Sudden black screen, massive number of Xid errors on new GeForce 3090 GPU

Hello,

I’m having problems with my NVIDIA GeForce 3090 FE. My monitor suddenly goes dark and nothing but a hard reset fixes the problem. This has happened twice in the last two weeks while normal web browsing, the GPU was not under any stress. The last time it happened was today and I’m starting to get a bit nervous due to the repeated nature of the problem.

Upon rebooting and running “nvidia-bug-report.sh” and extracting the log file, I’m getting a massive “nvidia-bug-report.log” file with over one million lines of this Xid error repeated:
“Jul 04 00:03:42 rockio kernel: NVRM: Xid (PCI:0000:01:00): 45, pid=173078, Ch 0000003f”

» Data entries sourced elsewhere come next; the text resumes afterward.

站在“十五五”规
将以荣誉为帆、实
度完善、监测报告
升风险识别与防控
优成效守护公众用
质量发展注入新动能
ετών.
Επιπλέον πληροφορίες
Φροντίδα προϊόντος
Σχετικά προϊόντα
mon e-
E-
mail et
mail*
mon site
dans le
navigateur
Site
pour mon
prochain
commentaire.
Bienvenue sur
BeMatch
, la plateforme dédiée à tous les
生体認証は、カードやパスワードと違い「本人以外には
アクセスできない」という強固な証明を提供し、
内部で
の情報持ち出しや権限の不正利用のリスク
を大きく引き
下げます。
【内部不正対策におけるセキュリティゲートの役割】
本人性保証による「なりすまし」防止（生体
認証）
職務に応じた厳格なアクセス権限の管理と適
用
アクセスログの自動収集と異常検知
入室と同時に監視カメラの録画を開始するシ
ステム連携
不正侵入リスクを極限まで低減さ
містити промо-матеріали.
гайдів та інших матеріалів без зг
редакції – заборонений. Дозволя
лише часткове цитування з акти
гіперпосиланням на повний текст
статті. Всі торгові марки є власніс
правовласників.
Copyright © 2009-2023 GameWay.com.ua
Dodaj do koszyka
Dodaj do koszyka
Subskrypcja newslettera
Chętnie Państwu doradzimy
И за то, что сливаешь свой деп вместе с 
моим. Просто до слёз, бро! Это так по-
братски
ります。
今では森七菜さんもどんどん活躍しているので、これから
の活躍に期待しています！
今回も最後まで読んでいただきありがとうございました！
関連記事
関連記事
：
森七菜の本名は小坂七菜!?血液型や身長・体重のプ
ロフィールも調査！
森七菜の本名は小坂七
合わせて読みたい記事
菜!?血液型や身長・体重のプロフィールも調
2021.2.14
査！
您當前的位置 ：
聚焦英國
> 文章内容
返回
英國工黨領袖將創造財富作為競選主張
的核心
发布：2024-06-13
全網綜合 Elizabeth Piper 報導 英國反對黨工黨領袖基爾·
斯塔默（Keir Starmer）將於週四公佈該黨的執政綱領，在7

In particular, I’m not sure what “Xid (PCI:0000:01:00): 45” is telling me. Is this a critical error? Why so many of them?

This being a relatively new and expensive product, I’m wondering if this is hardware issue meriting an RMA of the product. Any feedback would be greatly appreciated.

Thanks for reading!

My specs are:
Product Name : NVIDIA GeForce RTX 3090
Driver Version : 465.27
CUDA Version : 11.3
Memory : 32 GB RAM
SSD Drive : 2 TB, over 1 TB free
CPU : Intel Core i7 10700k
OS: : Ubuntu 20.04

nvidia-bug-report.log.gz (3.5 MB)

The XID 45 is only a subsequent error, the real errors that trigger this are XID 31,62 and 32. This points to something memory related but from which source is plain guessing. First of all, before the crash there were a lot of suspend/resume cycles so maybe gpu memory got corrupted on one of those. Did the crash before also happen after a suspend?

1 Like

“First of all, before the crash there were a lot of suspend/resume cycles so maybe gpu memory got corrupted on one of those”

This is possible. I generally suspend/resume my computer; only rebooting about once a month for software updates. The crashes happen after a suspend, however, not immediately after. I resume the PC in the mornings and suspend at night. The crashes so far happened at night, after the computer has been on for the entire day.

“the real errors that trigger this are XID 31,62 and 32”

Oh, good catch! I’m seeing Xid 31,32, errors as well in the log file:

NVRM: Xid (PCI:0000:01:00): 62, pid=0, 0000(0000) 00000000 00000000

NVRM: Xid (PCI:0000:01:00): 31, pid=126815, Ch 00000063, intr 00000000. MMU Fault: ENGINE GRAPHICS GPCCLIENT_T1_0 faulted @ 0x1_b0fde000. Fault is of type FAULT_PDE ACCESS_TYPE_VIRT_READ

I’m seeing an actual error description: “FAULT_PDE ACCESS_TYPE_VIRT_READ” Could this indicate hardware error? Or is it more likely to be a driver issue?

Can be a hardware issue but from the errors you’re getting, I’d say very unlikely.
Please check for a bios update first.
Since you say it happened while webbrowsing, this might be just the known driver bug regarding chrome and hardware acceleration enabled, please check.

1 Like

“Can be a hardware issue but from the errors you’re getting, I’d say very unlikely.”

It’s good to hear this.

Upon further recollection, I may have been running a Gazebo simulator in the background. I’m starting to lean towards some CUDA related issue. It wasn’t too heavy on the GPU, but most likely was using a significant amount of memory.

I think I’ll upgrade my BIOS, check drivers, and keep closer notes on when/if this happens again.

Thanks so much for your help generix.

This topic was automatically closed 60 days after the last reply. New replies are no longer allowed.